* _Alıntılanan metin_
Prens Salman bin Muhammet küresel güçlerin sanılanın ötesinde önem verdikleri bir adamdır.
İsrail/ABD, siyonist ve avangelistler Prens Salman’sız bir Suudi Arabistan düşünemiyor.
İsrail, Prens Salman’ın Suudi Arabistan’da Kral olmasını bir beka sorunu kadar önemsediği görülüyor.
Bu anlamda Prens Salman’ın arkasında Mossad, CIA ve diğer istihbarat servisleri bulunmaktadır.
İstanbul’da işlenen Kaşıkçı cinayetinin bu çerçevede irdelenmesinde yarar vardır.
Bir defa Kaşıkçı olayı klasik bir Suud cinayetine benzemiyor.
Diğer yandan bu cinayetin İstanbul’da hem de kendi konsolosluklarında işletilmesi bunu yapanların ne denli pervasız ve cüretkâr olduğunu gösteriyor.
Böyle bir cinayeti işleyebilmek için bunu yapanların çok güçlü desteklere ihtiyaçları olduğu açıktır.
Bir ülkenin iki numaralı adamına yani Prens Salman’a bağlı olan on beş kişilik bir gurup İstanbul’a geliyor ve orada kendi vatandaşları olan bir şahsı hala nasıl olduğu bilinmeyecek biçimde devletlerine ait konsoloslukta öldürüyorlar.
VİP katliamcısı gurup cinayeti işledikten ve işlerini bitirdikten sonra ellerini kollarını sallayarak kendilerine tahsisli uçakla Türkiye’den çekip gidiyorlar.

[Veri öğeleri]
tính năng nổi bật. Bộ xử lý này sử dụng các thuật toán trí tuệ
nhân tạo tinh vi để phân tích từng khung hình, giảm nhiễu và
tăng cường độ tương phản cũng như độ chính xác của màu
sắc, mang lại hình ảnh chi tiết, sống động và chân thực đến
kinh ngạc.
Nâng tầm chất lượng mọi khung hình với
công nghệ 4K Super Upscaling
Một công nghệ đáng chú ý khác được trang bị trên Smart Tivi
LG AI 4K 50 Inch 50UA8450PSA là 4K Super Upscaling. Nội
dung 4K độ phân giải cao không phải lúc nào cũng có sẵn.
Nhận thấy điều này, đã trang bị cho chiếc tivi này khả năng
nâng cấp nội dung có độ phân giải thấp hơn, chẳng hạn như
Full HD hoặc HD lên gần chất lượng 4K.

* _Görev yönergesi_
Kaşıkçı cinayetini ele alan metinden "İsrail, Prens Salman’ın" ile "cüretkâr olduğunu gösteriyor." arasındaki kısmı, iki ifade de dahil olmak üzere, hiçbir değişiklik yapmadan geri verin.

* _Görev çıktısı_
İsrail, Prens Salman’ın Suudi Arabistan’da Kral olmasını bir beka sorunu kadar önemsediği görülüyor.
Bu anlamda Prens Salman’ın arkasında Mossad, CIA ve diğer istihbarat servisleri bulunmaktadır.
İstanbul’da işlenen Kaşıkçı cinayetinin bu çerçevede irdelenmesinde yarar vardır.
Bir defa Kaşıkçı olayı klasik bir Suud cinayetine benzemiyor.
Diğer yandan bu cinayetin İstanbul’da hem de kendi konsolosluklarında işletilmesi bunu yapanların ne denli pervasız ve cüretkâr olduğunu gösteriyor.